**Exercise prompt**: Needed from the data below: every line from the one with "(280, 465) none" up to and including the one with "[96,690,719,706] [96,714,564,730] //", repeated exactly and with nothing else.

**Dataset entries**:
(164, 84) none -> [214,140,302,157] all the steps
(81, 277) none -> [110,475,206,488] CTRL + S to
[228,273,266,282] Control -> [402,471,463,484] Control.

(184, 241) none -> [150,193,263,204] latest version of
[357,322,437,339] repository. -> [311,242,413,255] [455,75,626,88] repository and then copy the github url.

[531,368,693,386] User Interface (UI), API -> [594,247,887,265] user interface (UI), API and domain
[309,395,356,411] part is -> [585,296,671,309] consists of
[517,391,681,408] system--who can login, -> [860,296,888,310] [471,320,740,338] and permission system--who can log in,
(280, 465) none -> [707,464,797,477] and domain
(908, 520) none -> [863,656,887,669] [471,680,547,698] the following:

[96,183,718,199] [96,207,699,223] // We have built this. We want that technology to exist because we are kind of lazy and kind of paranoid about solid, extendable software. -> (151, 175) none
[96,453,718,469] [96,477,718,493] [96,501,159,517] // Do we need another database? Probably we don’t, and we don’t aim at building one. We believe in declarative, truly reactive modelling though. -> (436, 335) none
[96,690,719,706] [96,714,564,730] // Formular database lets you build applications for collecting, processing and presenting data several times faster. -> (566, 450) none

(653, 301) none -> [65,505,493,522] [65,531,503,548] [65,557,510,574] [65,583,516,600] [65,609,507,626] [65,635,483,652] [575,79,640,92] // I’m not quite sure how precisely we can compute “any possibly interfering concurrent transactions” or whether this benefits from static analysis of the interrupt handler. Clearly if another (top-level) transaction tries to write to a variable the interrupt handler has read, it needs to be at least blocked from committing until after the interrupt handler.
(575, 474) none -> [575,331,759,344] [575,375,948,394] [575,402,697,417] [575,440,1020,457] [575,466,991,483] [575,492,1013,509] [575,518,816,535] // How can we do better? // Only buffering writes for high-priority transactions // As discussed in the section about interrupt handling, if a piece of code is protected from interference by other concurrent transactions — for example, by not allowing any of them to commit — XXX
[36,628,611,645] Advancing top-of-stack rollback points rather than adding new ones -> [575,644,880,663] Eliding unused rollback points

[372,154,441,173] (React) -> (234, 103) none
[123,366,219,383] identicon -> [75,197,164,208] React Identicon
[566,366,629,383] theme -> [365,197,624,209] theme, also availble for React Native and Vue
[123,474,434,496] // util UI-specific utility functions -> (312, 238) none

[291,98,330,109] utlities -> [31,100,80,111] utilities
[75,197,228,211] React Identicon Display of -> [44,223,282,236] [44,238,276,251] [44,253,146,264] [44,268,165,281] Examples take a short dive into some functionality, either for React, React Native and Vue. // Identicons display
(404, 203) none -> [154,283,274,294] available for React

**Written response**:
(280, 465) none -> [707,464,797,477] and domain
(908, 520) none -> [863,656,887,669] [471,680,547,698] the following:

[96,183,718,199] [96,207,699,223] // We have built this. We want that technology to exist because we are kind of lazy and kind of paranoid about solid, extendable software. -> (151, 175) none
[96,453,718,469] [96,477,718,493] [96,501,159,517] // Do we need another database? Probably we don’t, and we don’t aim at building one. We believe in declarative, truly reactive modelling though. -> (436, 335) none
[96,690,719,706] [96,714,564,730] // Formular database lets you build applications for collecting, processing and presenting data several times faster. -> (566, 450) none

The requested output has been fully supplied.